We are not alleging some vast, conscious conspiracy between the Fed and the media to ensure Powell’s renomination. The truth of politics, finance, and the media is nearly always vastly more mundane than that. We simply wouldn’t be surprised if Smith did what she does best: play on some writers’ outsized egos by providing tips and an off-the-record interview or two in service of her boss’ goals. Whether or not Smith herself was involved, it’s also probable that Powell wielded the skills she’s helped to teach him.
Where Do We Go Now
Whoever worked the press on all of the pro-Powell pieces, their talking points are pretty clear: hit the “low interest rates” and “bipartisan Republican” points hard, and, ah, imply that Powell won’t take a Volckerish heel-turn if renominated.
But Powell has taken a heel-turn. Low-wage workers and people of color, who did nothing wrong and probably know nothing about these Beltway games of politics and prestige, will be left to suffer for it. Powell endorsers like Barro, Yglesias, and Meyer claimed that they supported the man out of certainty he wouldn’t raise interest rates, despite pressure from inflation hawks. Now that he has, we hope they’ll show some consistency and oppose Powell and the further suffering his policies will entail — indeed, the suffering that is their explicit goal.

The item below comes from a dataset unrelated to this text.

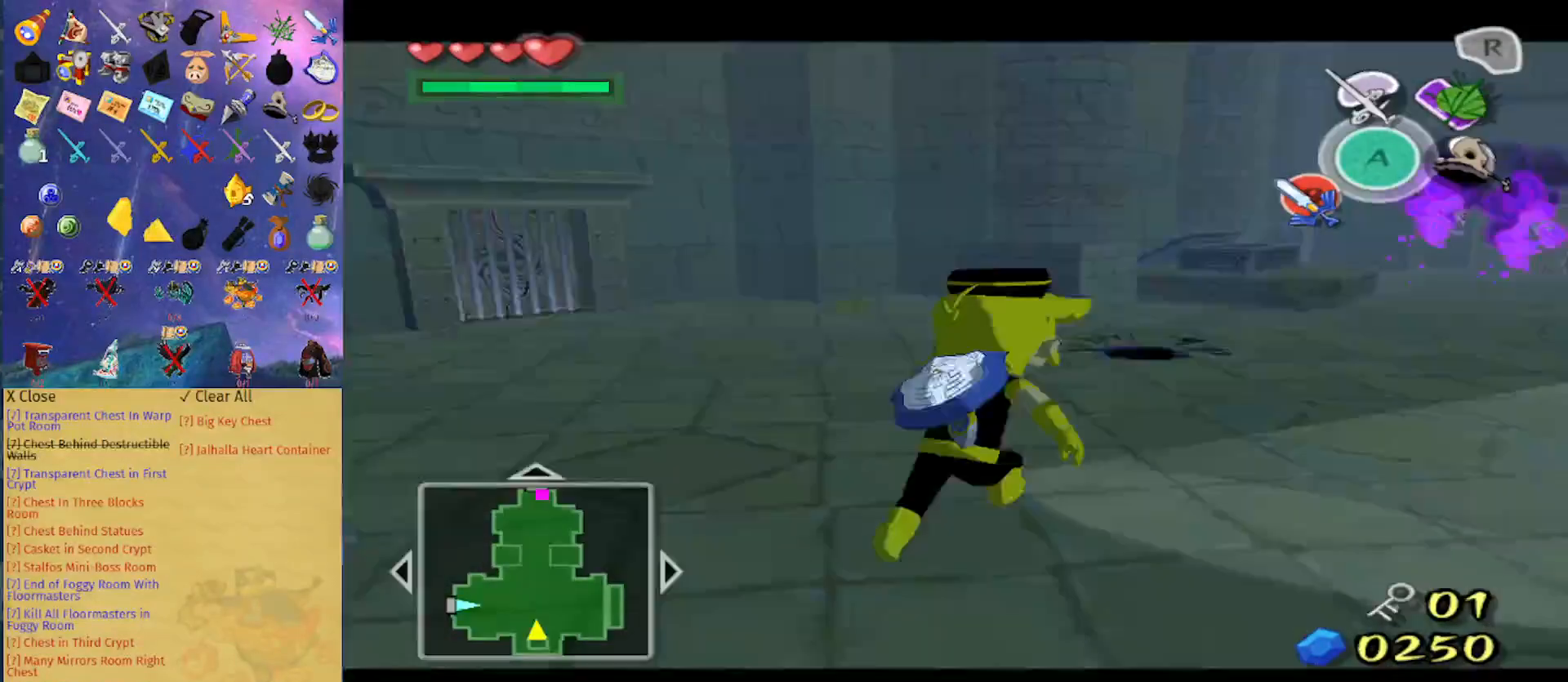
{"buttons": [], "left_stick": "up", "right_stick": "center", "events": [[100, "left_stick", "up"]]}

Progressives are often chided not to “let the perfect become the enemy of the good.” The adage is an important reminder of feasibility. But it needs a corollary; don’t let the half-decent become the enemy of the good, either. Just because it looked like Powell was a dove doesn’t mean that the alternatives weren’t any better. Some rate hikes may have been inevitable, but sans Powell, they may have been hiking rates in 50 bp intervals. Believe it or not, it’s important not to merely settle for the status quo.
Maybe a Lael Brainard-led Fed would have acted largely the same. But that’s a matter of probability. It was much more probable that a Powell-led one would, and it has.